This is the first in series of features on the US Women’s National Team by Chuckie Maggio. First up…Tobin Heath.
On a U.S. women’s national soccer team that has gotten significantly younger since it won the 2015 World Cup, midfielder Tobin Heath is a veteran force going into the Rio Olympic Games.
Believe it or not, Heath is preparing for her third Olympics, with two gold medals already in her collection. The Basking Ridge, N.J. native was the youngest member of the 2008 team that defeated Brazil 1-0 in Beijing, at just 20 years old. One of three college players on the roster (the competition took place right before her senior year at North Carolina), appeared in three matches during the tournament.
Eight years and two Olympics later, the 28-year-old says the mindset hasn’t changed going into Rio.
“If I’m fortunate enough to make the roster,” the humble Heath said, “this will be my third Olympics, which is pretty crazy for me to think about. My mindset hasn’t changed in that I have always wanted to be the best player I can be and help my team win gold. The only difference is my maturity and overall influence on the team, which makes me excited to see what the Olympics will bring.”
It’s a good time to be Heath, who is playing at an elite level for both club and country. In the National Women’s Soccer League (NWSL), she plays for the Portland Thorns and was named the league’s Player of the Month in April. At press time, she leads the league in assists with five and has a goal as well.
The Thorns have allowed just four goals through their first seven games, the fewest in the NWSL. They trail the first-place Chicago Red Stars by just one point in the standings.
Heath’s play has put her in the early MVP conversation, and she credits her organization and city for the strong start.
“I think so much about my form is all about consistency,” she said. “I have a great training environment in Portland with the Thorns and I feel like I’m working to get better every day.”
Give Thanks To France
The United States can thank France for some of its star midfielder’s skill. When the NWSL’s predecessor, the Women’s Professional Soccer League (WPS), folded in 2012, the future of an American women’s professional league was murky. Many players went overseas while a new league was established, and Heath’s destination was Paris Saint-Germain (PSG) in France. The French league goes from late August to the end of May, so for two years she played out the Division 1 Feminine season before returning to the U.S.
“The experience I had in France was tremendously valuable for me,” she said. “I experienced parts of the game that I would have never been able to if I had remained at home. I learned a different style. I exchanged ideas with players from all over the world. And I was able to train in a foreign environment that made me uncomfortable and allowed me to grow as a player.”
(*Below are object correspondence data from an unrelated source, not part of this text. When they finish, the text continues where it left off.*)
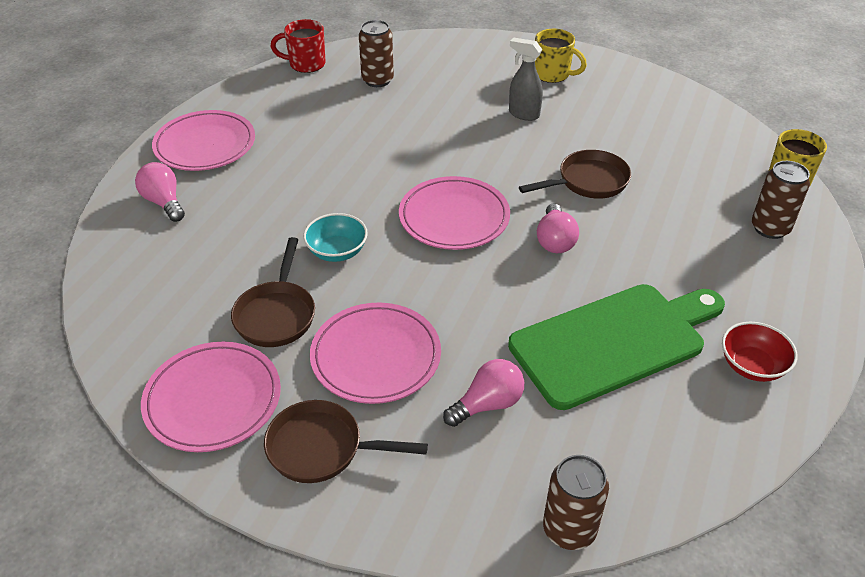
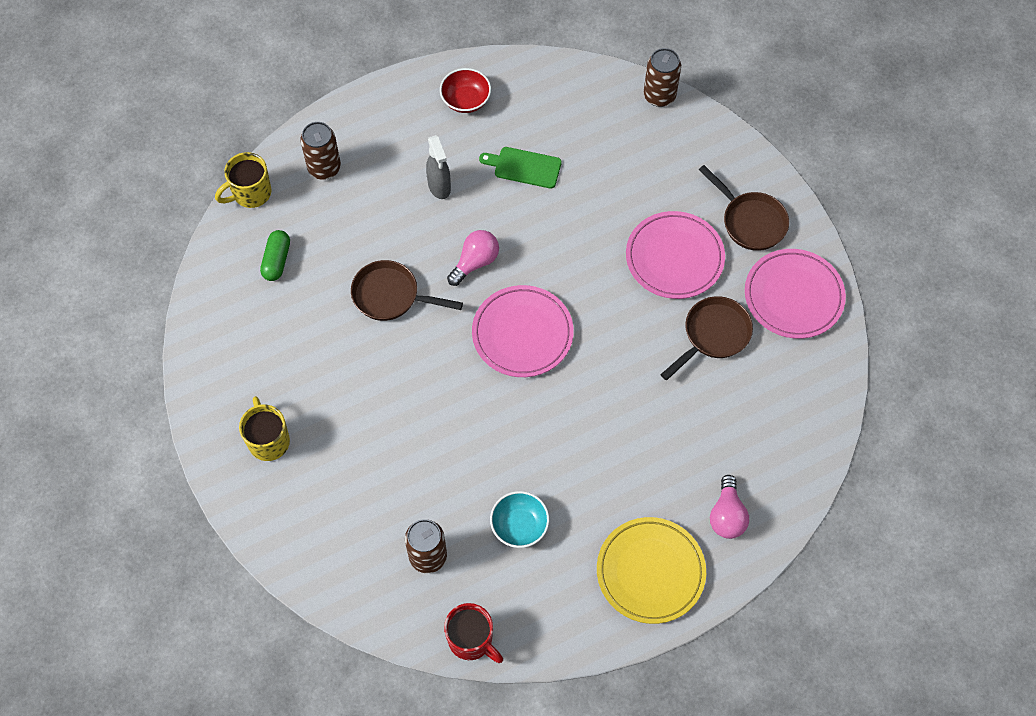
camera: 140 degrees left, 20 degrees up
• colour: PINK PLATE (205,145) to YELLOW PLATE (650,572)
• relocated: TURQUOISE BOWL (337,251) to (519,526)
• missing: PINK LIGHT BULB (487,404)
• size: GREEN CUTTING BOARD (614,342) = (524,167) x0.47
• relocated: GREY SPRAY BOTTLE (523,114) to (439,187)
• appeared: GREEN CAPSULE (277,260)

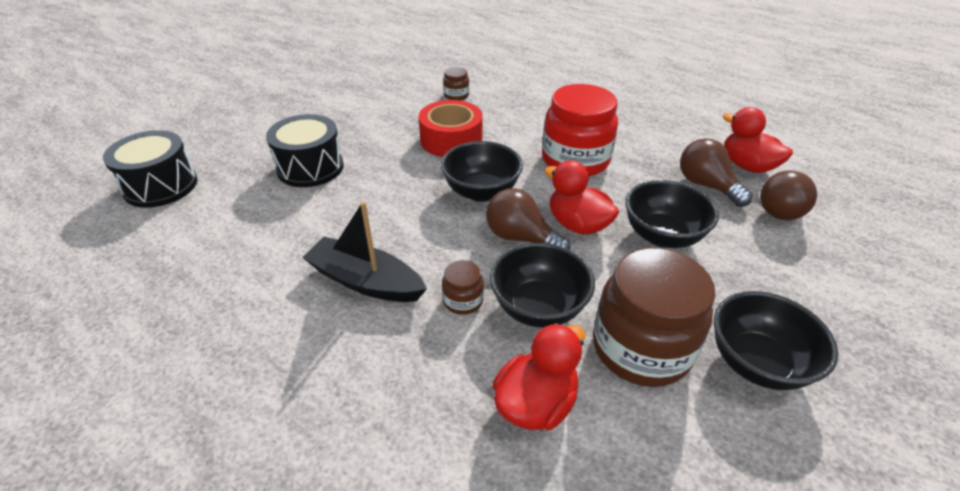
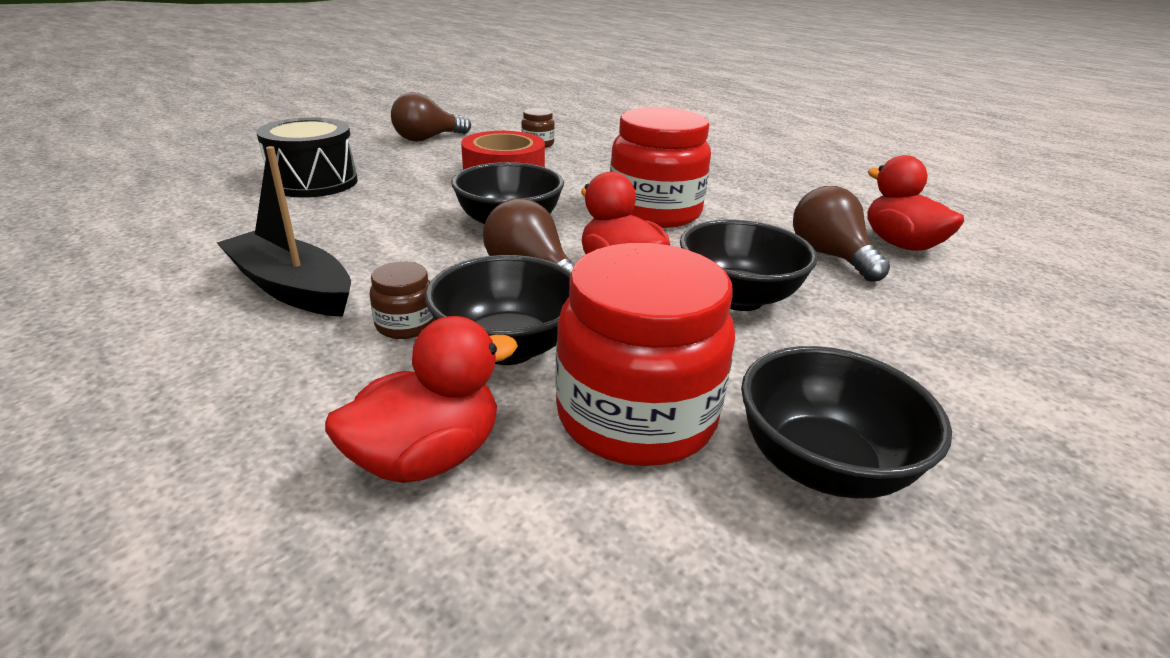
camera: 10 degrees right, 10 degrees down
• missing: BLACK DRUM (161,186)
• colour: BROWN JAR (641,348) to RED JAR (636,416)
• relocated: BROWN LIGHT BULB (783,209) to (427,139)

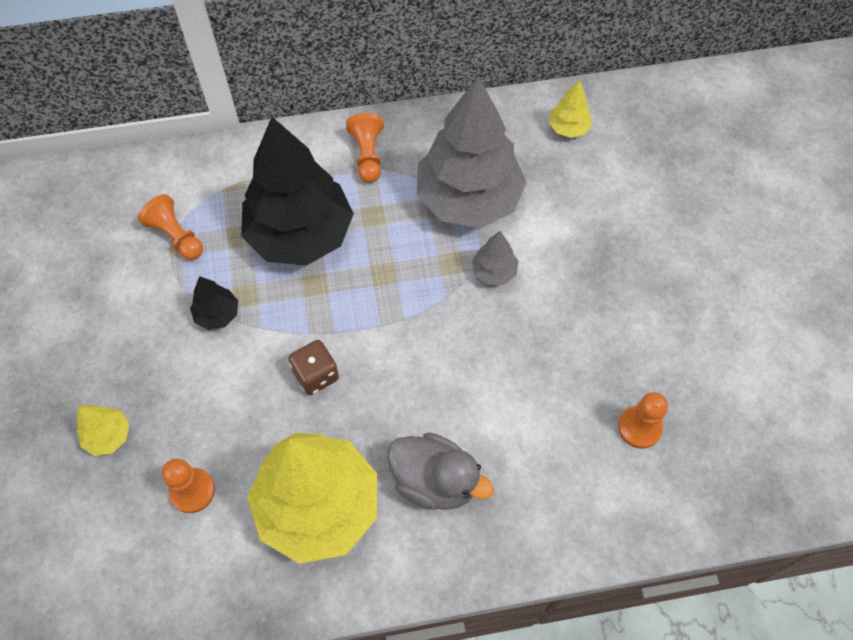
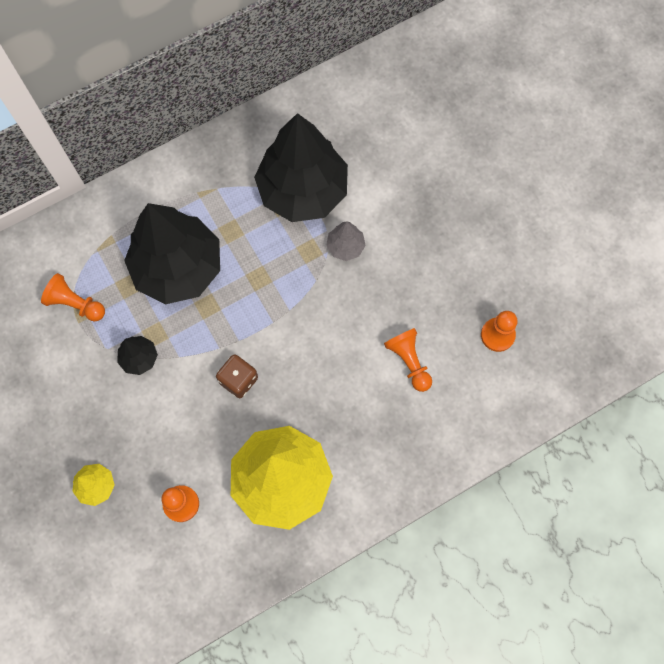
camera: 20 degrees left, 10 degrees up
• relocated: ORANGE PAWN (367,155) to (409,361)
• missing: GREY DUCK (435,481)
• colour: GREY TREE (468,199) to BLACK TREE (302,190)
• missing: YELLOW TREE (568,128)

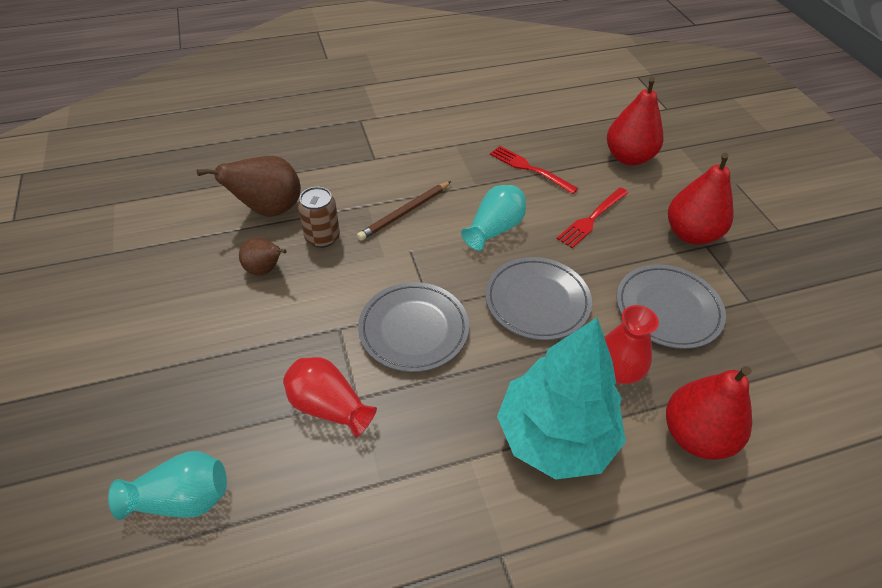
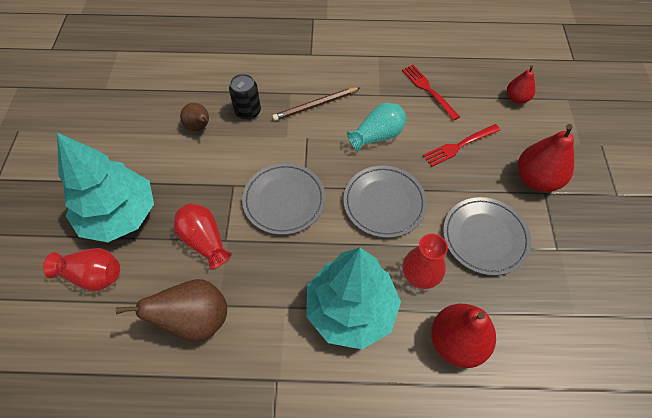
camera: 20 degrees right, 10 degrees up
• colour: TURQUOISE VASE (182,498) to RED VASE (93,275)
• relocated: BROWN PEAR (269,210) to (195,320)
• colour: BROWN CAN (322,237) to BLACK CAN (248,111)
• size: RED PEAR (628,157) = (516,98) x0.58
• appeared: TURQUOISE TREE (119,215)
The thought of Heath being uncomfortable is a bit difficult to fathom for fans who have watched her dominate on the field and maintain a calm, level-headed persona off of it.
She has said that she enjoys surfing and being outside when she’s not playing soccer, but don’t let the “chill” temperament fool you: her competitive fire for 90 minutes is evident in the way she goes after the ball, whether it’s an Olympic final or a regular season NWSL match.
Sometimes her on-field emotion is costly, like on May 7 against Washington, when she was called for a push and spiked the ball in frustration, a sequence that resulted in two yellow cards and an ejection. But most of the time, that passion is an asset for the Thorns and the U.S.
“Since I started playing soccer I always felt like I put a lot of expectation on myself. I think this came natural for me as an athlete,” she said. “Throughout my career I’ve been blessed to have played on teams that have similar expectations that I have for myself. Therefore, naturally I feel like I’ve always had this pressure to be great but I don’t know any other way.
“It’s what I love- that feeling that you have to give your all, all the time.”
Since winning the World Cup last July, the national team is 11-1-2, the lone loss coming in a friendly against China on Dec. 16. From a reserve role in Beijing, to some starts in London, to being a regular starter in Rio, Heath knows what it takes to win the gold.
“I truly believe we are playing some of the best soccer I’ve ever been a part of with this team,” she said. “I have been a part of a lot of winning teams and it’s always the same; (you need a) lot of hard work and a little bit of luck.
“And it takes everyone playing their part, no matter how big or small it is. Everyone matters.”